I have a clapton midboost and was wondering if there was such thing as a pot that cut out of the circuit at zero to conserve the battery. As an alternative I could switch the pot from the J taper that comes stock with it to another taper and just have a push-push pot to bypass it. Does anyone know how I would wire it?
wire a regular no load pot backwards so t he click is at 0 instead of 10.

that or you can take the pot apart and either scrape the carbon half circle disc or paint over it with something. The easiest approach is to just use a push pull that can disconnect the tone capacitor from the circuit.

with a push pull though remember it's a simple on/on double pull double throw switch with an on/on mode. So focus on the bottom two contacts. The middle on the left and right are commons meaning used unconditionally and the one closest to the contacts does our effect. We are doing a simple effect so really we're only using one row of contacts.. anyways put simple if i was to make a push pull a no load.

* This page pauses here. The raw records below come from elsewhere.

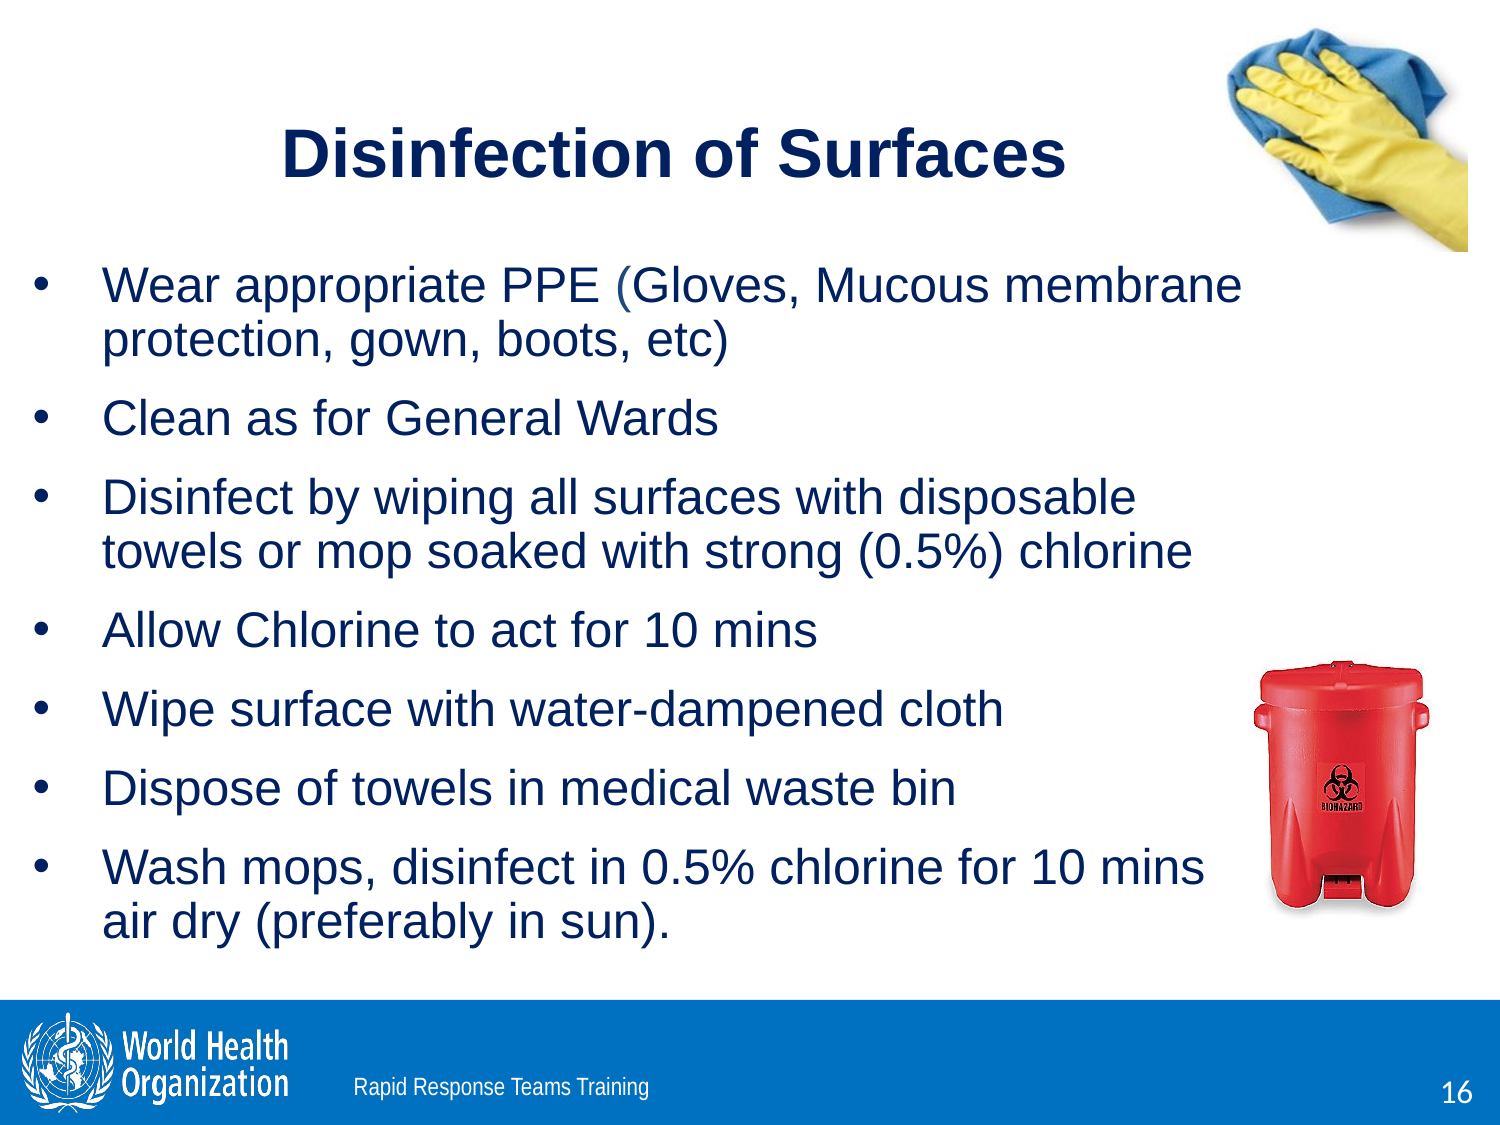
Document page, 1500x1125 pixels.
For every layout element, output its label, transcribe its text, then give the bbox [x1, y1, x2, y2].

picture [1213, 635, 1469, 936]
title Disinfection of Surfaces [0, 56, 1201, 244]
picture [1206, 4, 1468, 267]
list Wear appropriate PPE (Gloves, Mucous membrane protection, gown, boots, etc) Clean as for General Wards Disinfect by wiping all surfaces with disposable towels or mop soaked with strong (0.5%) chlorine Allow Chlorine to act for 10 mins Wipe surface with water-dampened cloth Dispose of towels in medical waste bin Wash mops, disinfect in 0.5% chlorine for 10 mins, air dry (preferably in sun). [17, 252, 1270, 938]
picture [21, 1012, 288, 1113]
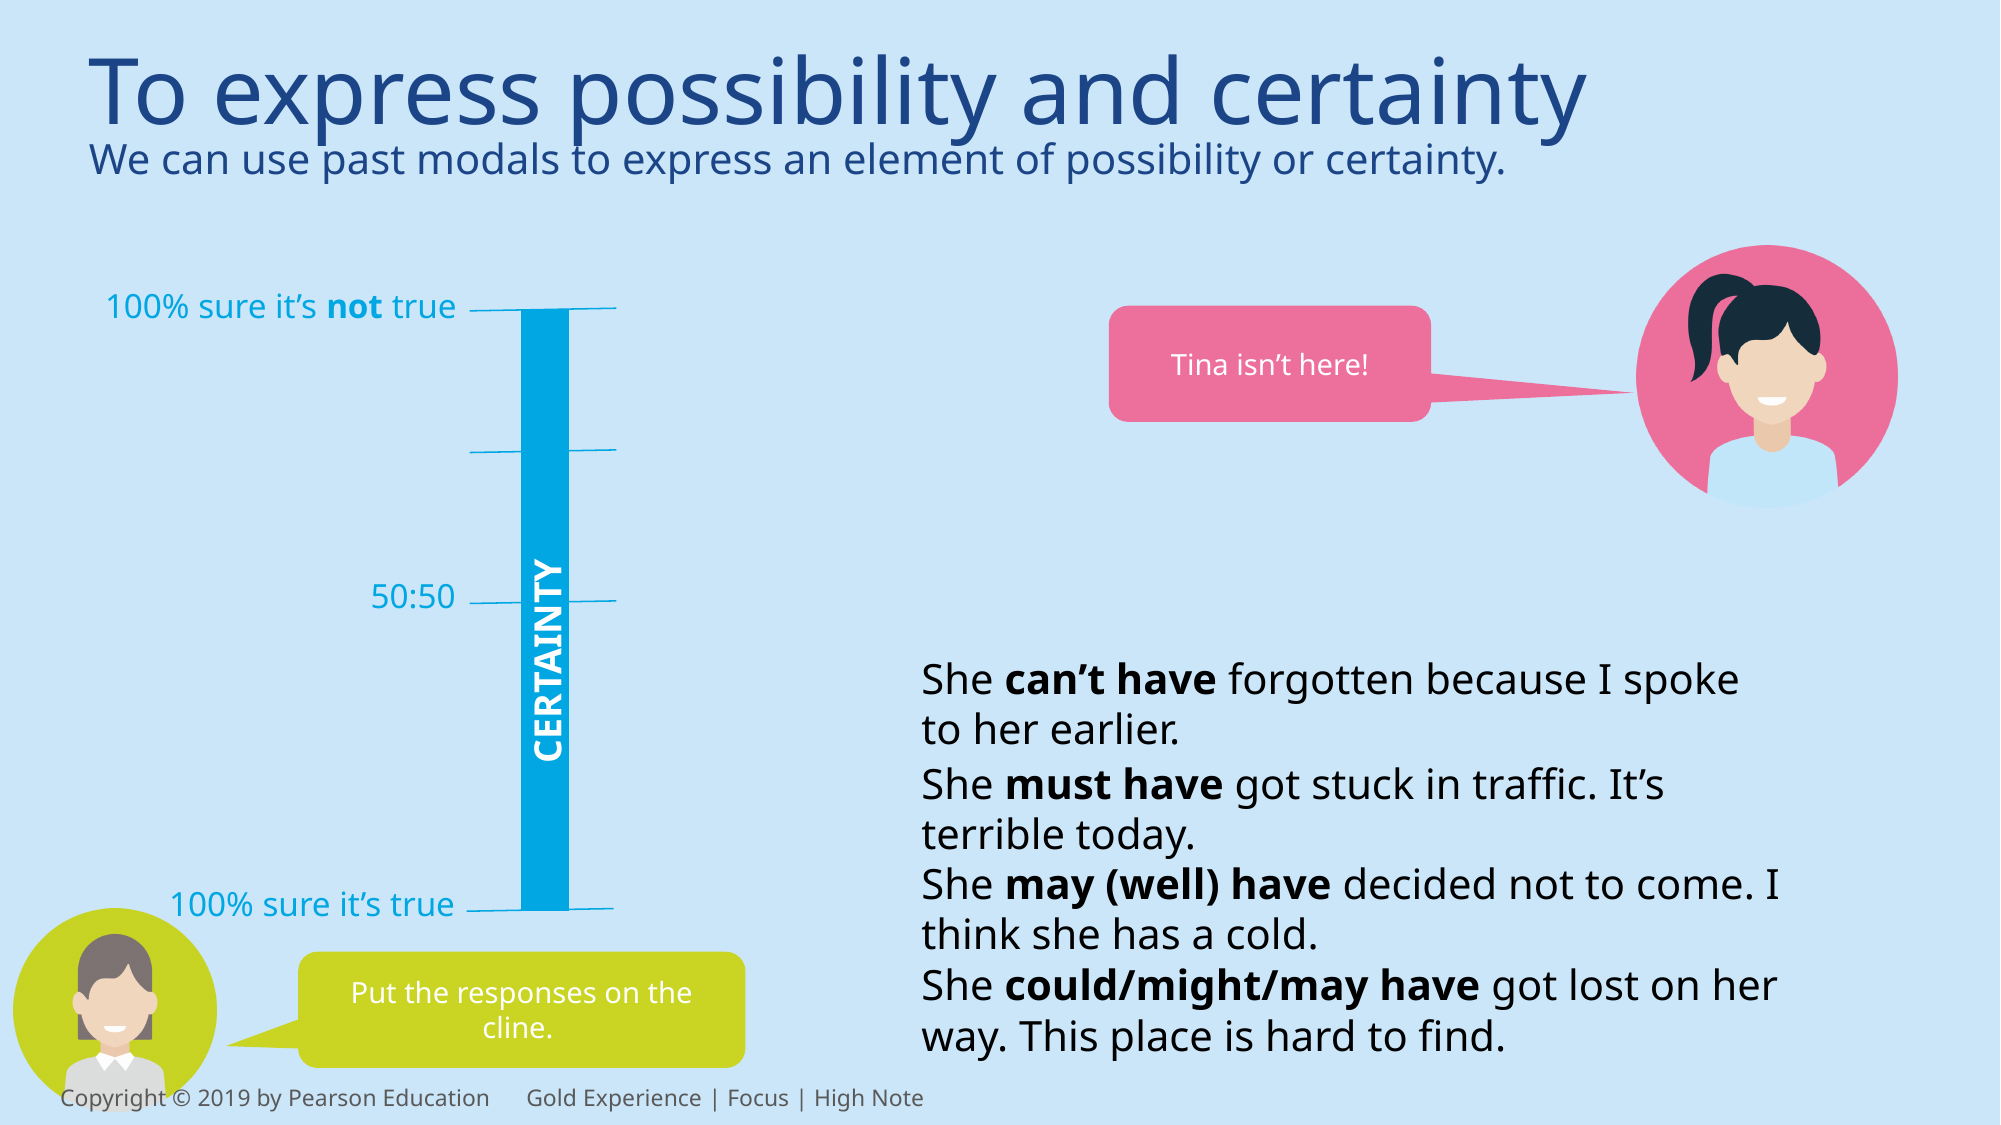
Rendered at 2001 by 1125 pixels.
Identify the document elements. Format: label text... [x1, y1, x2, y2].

text_box Tina isn’t here! [1108, 305, 1630, 422]
text_box She could/might/may have got lost on her way. This place is hard to find. [906, 951, 1798, 1068]
text_box She must have got stuck in traffic. It’s terrible today. [906, 749, 1798, 850]
text_box She may (well) have decided not to come. I think she has a cold. [906, 850, 1798, 951]
picture [13, 907, 217, 1112]
text_box She can’t have forgotten because I spoke to her earlier. [906, 645, 1798, 749]
picture [193, 907, 202, 913]
footer Copyright © 2019 by Pearson Education Gold Experience | Focus | High Note [45, 1066, 1084, 1125]
text_box To express possibility and certainty [73, 37, 1716, 131]
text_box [27, 277, 617, 946]
picture [1635, 245, 1898, 508]
text_box We can use past modals to express an element of possibility or certainty. [73, 131, 1795, 199]
text_box Put the responses on the cline. [225, 951, 746, 1066]
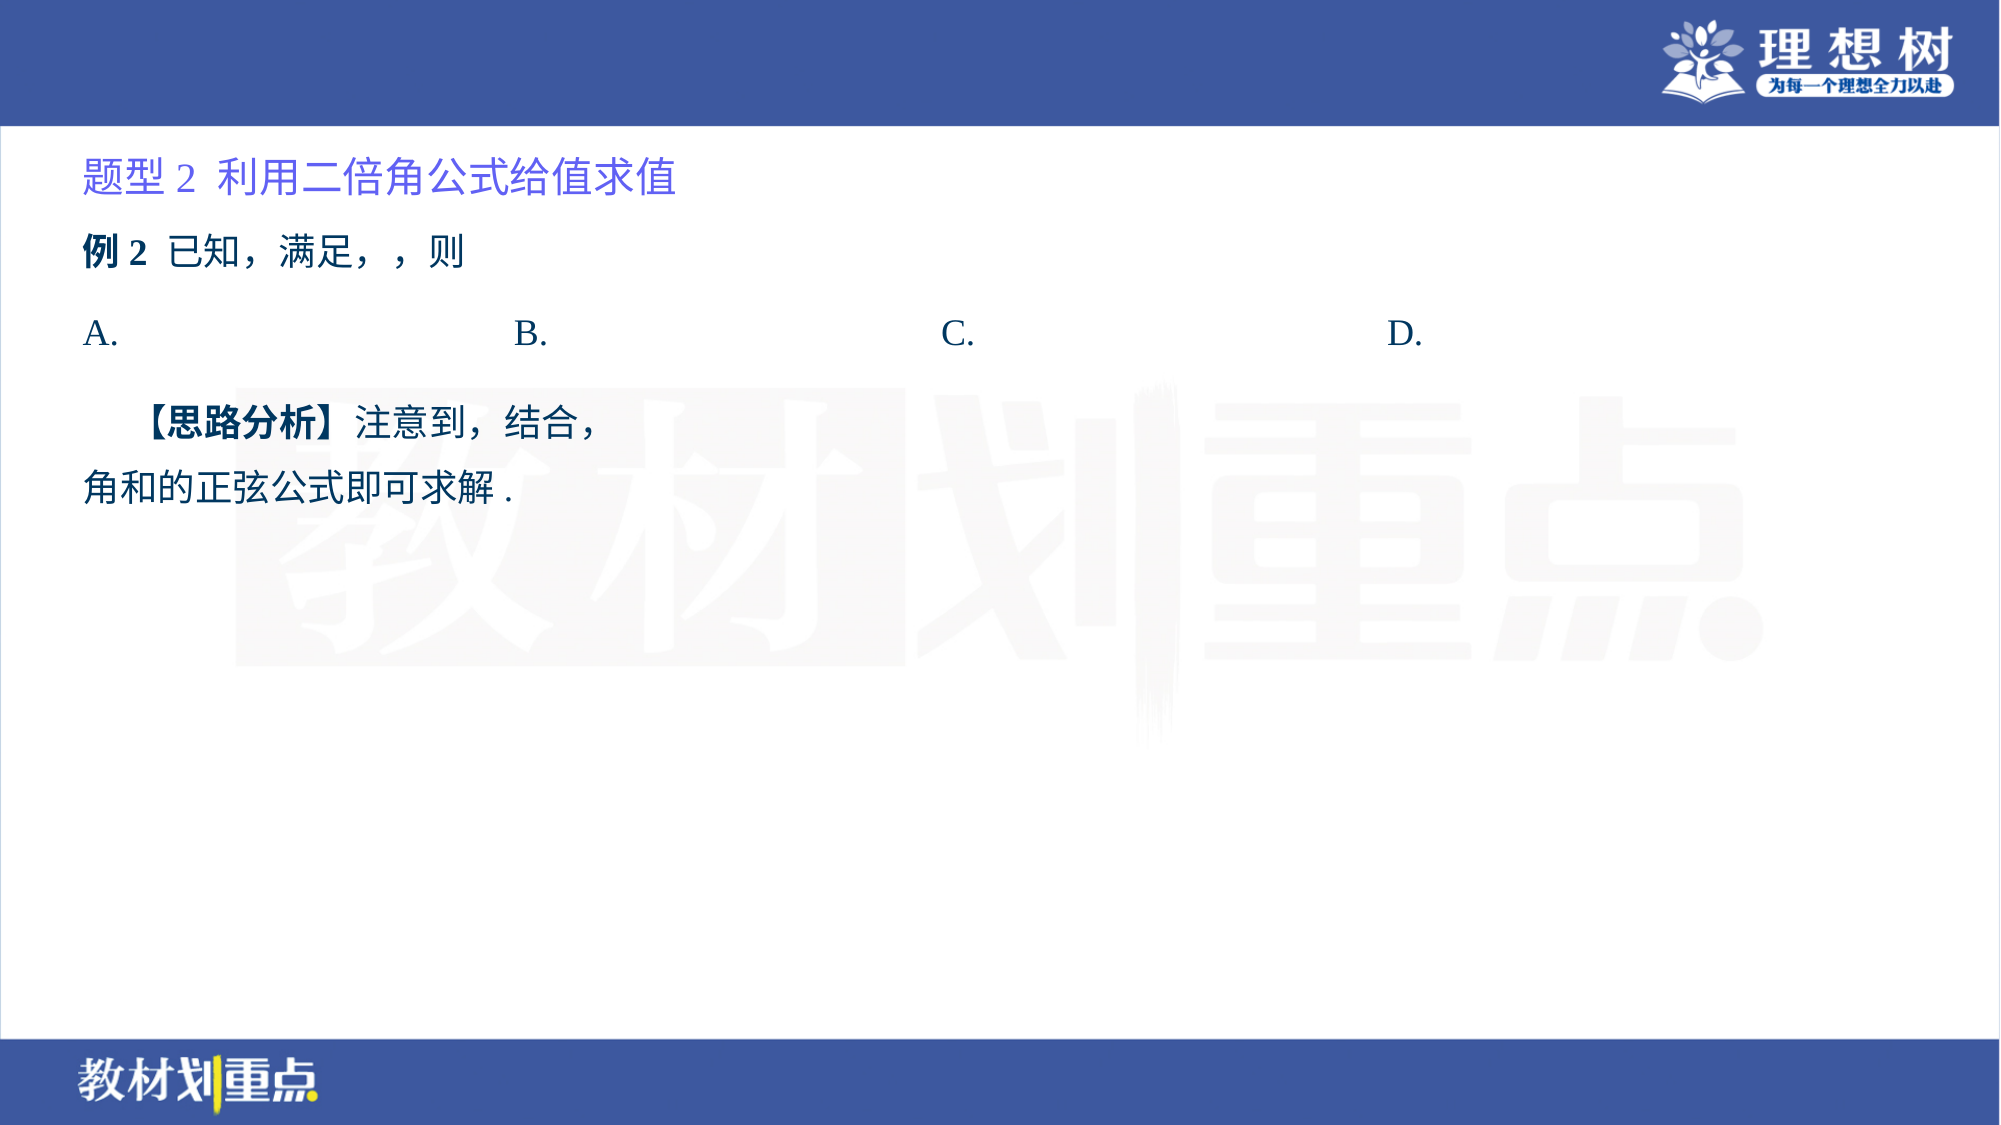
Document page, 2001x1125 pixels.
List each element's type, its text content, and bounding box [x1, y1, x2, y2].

text_box 题型2 利用二倍角公式给值求值 [82, 129, 1817, 264]
picture [0, 0, 2000, 1125]
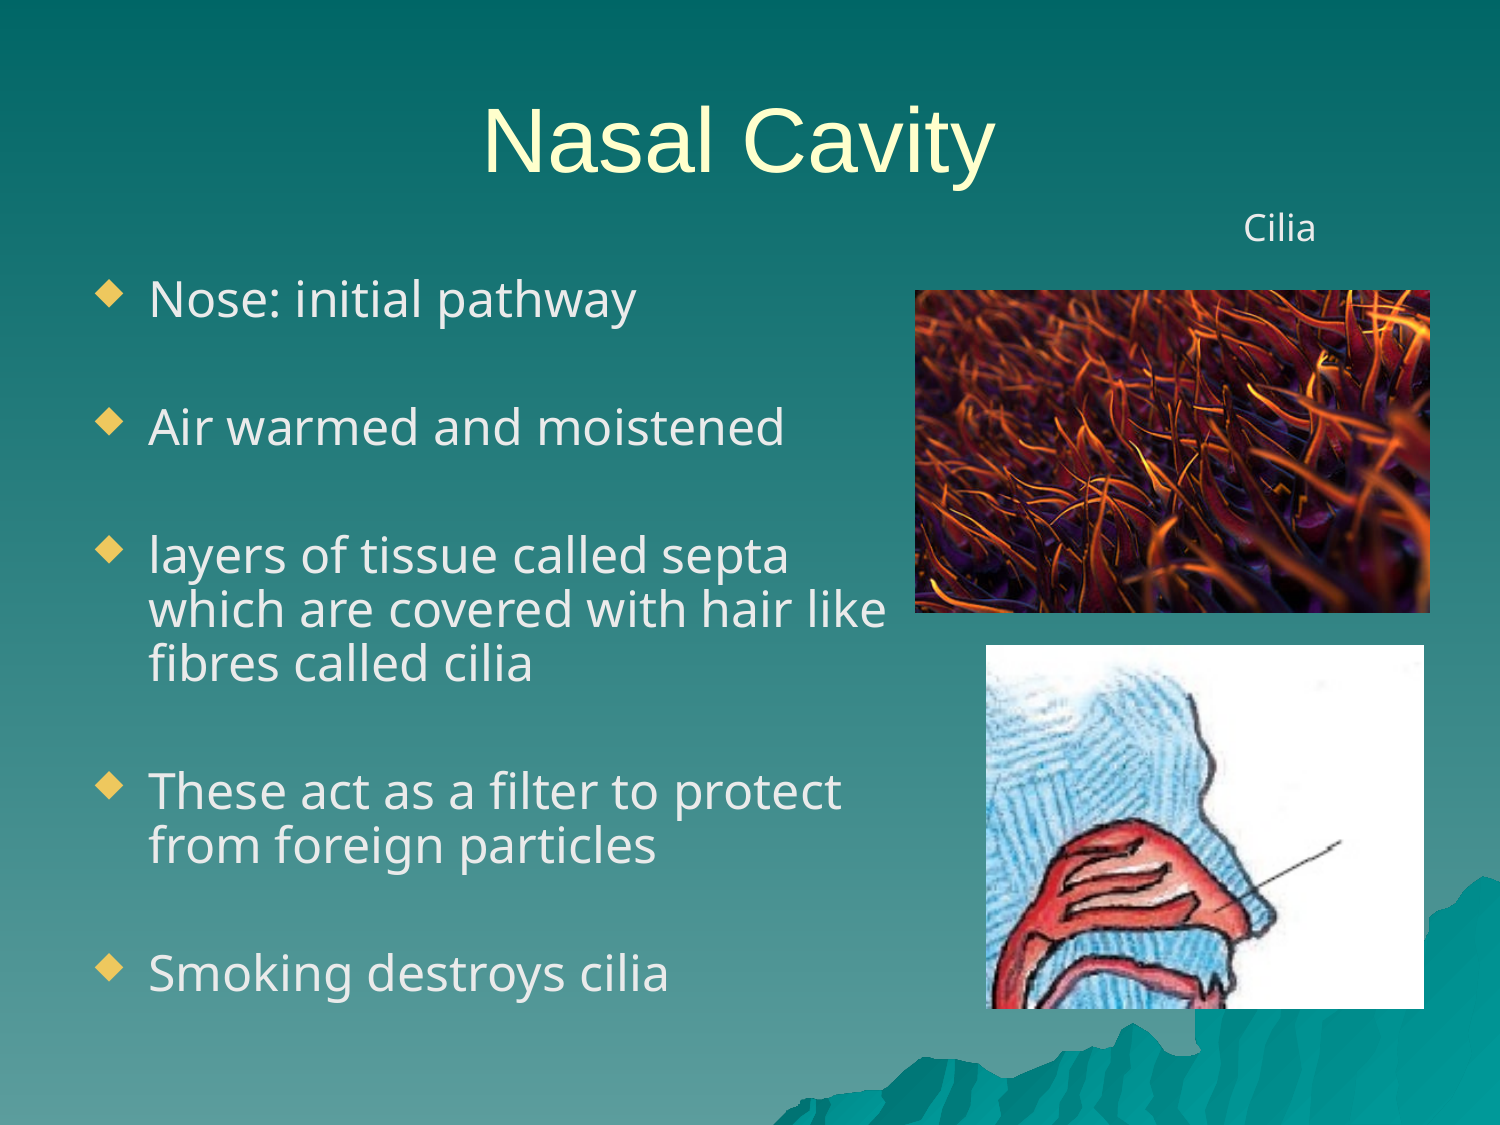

the capacitor would be wired to the bottom contact of the selector
a wire would be soldered from common (push pull) to ground
this removes the capacitor from the circuit. there is a different way to achieve this as well. If it's a master tone I'd just go about doing this the david gilmour black strat way.

this is an insightful video, i hope this is one of the videos the guy cut his finger nails properly hahah you'll see why the more videos you watch of his but he's a bright guy.
Last edited by Tallwood13 at Oct 31, 2015,
Do you know the difference between a j taper pot and an audio or linear taper one? I assume by the name it is similar to the J shape of the audio taper. Also if I wired a no load pot backwards, wouldn't it also decrease the midboost as I got closer to ten instead of increase it?
Last edited by 70001407 at Oct 31, 2015,
never heard of a J taper pot until you mentioned it. Usually I see
A500k - audio taper / logarythmic
B500k - linear , a smooth 10 to 0 , on a chart it makes a perfect line
D500k - seen on a few ibanez guitars nothing to really go by on google
and anti-log I know exist , they roll off volume (lets say) backwards, hence the "anti"

seymour duncan forums and another blog talked a bit about J-taper , it has to do more with resistance. Here's an article on it. The seymour duncan page is excellent for super technical questions as there is a few engineers on there.

anyways .. lets assume the no load pot is audio taper or linear which are very predictable. 100% is still the same , 50% is still the same just the click happens at 0%, kind of strange but a simple solution.